Ron Artest, demented genius or demented, period?
Like any future superhero, Ron Artest was once a naive youngster just hoping for a brighter future. But even then, he was not about lazily letting his old folks get murdered like Bruce Wayne or jerking off to the thought of Mary Jane Watson, like that wimp Peter Parker (although he is not above some mary jane himself, but that's different). No, no. Ron Artest was busy working his ass off on the playgrounds of NY, then on St John's hardwoods, and finally got drafted by Da bulls, winning the admiration of Michael Jordan himself.
Of Course, Artest responded to those encouraging words from the greatest player of all time in the way any real man would do:by breaking two of Jordan's ribs, showing that you cannot win the man by mere flattery.
Ron Artest really revealed himself onto the world on a cloudy night at the Palace at Auburn Hill, on November 19, 2004. Facing the reigning champions, the Detroit Pistons, Ron Artest first coureagously saves Ben wallace's life by preenting him to attempt a field goal he would have horribly missed anyway. A long and heartwarming embrace between our hero and a grateful Wallace ensues.

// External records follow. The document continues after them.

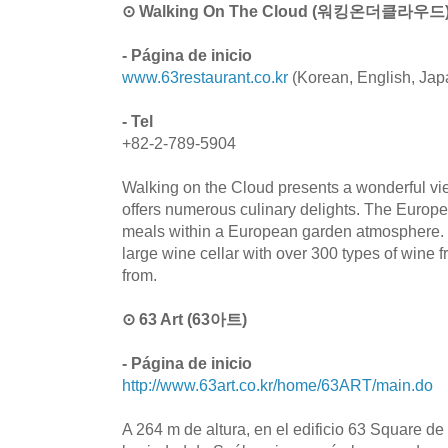
⊙ Walking On The Cloud (워킹온더클라우드
- Página de inicio
www.63restaurant.co.kr
(Korean, English, Jap
- Tel
+82-2-789-5904
Walking on the Cloud presents a wonderful vi
offers numerous culinary delights. The Europea
meals within a European garden atmosphere. T
large wine cellar with over 300 types of wine 
from.
⊙ 63 Art (63아트)
- Página de inicio
http://www.63art.co.kr/home/63ART/main.do
A 264 m de altura, en el edificio 63 Square d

But suddenly, oh no! A young and misguided Pistons fan offers a skewed construal of a passage of Aristoteles' Nicomachean Ethics, erroneously thinking that the philosopher had defined distributive justice as the perpetration of acts of love on Ron Artest's mother. It's then time for a correction, Ron Artest style. The incident is variously known as "The Malice at the Palace", the "Basketbrawl", and is now as much a part of American history as the day when Jimmy Carter lost a one-on-one duel against a rabbit.
But do not dismiss Mr Artest as a mere superstar of the hardwood - although he is maybe the brightest of all. He also holds a mean mic and prides himself in being an accomplished multi-instrumentalist.
Eat THAT, Jay-Z!
You've all heard the news, guys, Ron will soon join the LA Lakers. And what's wrong with that?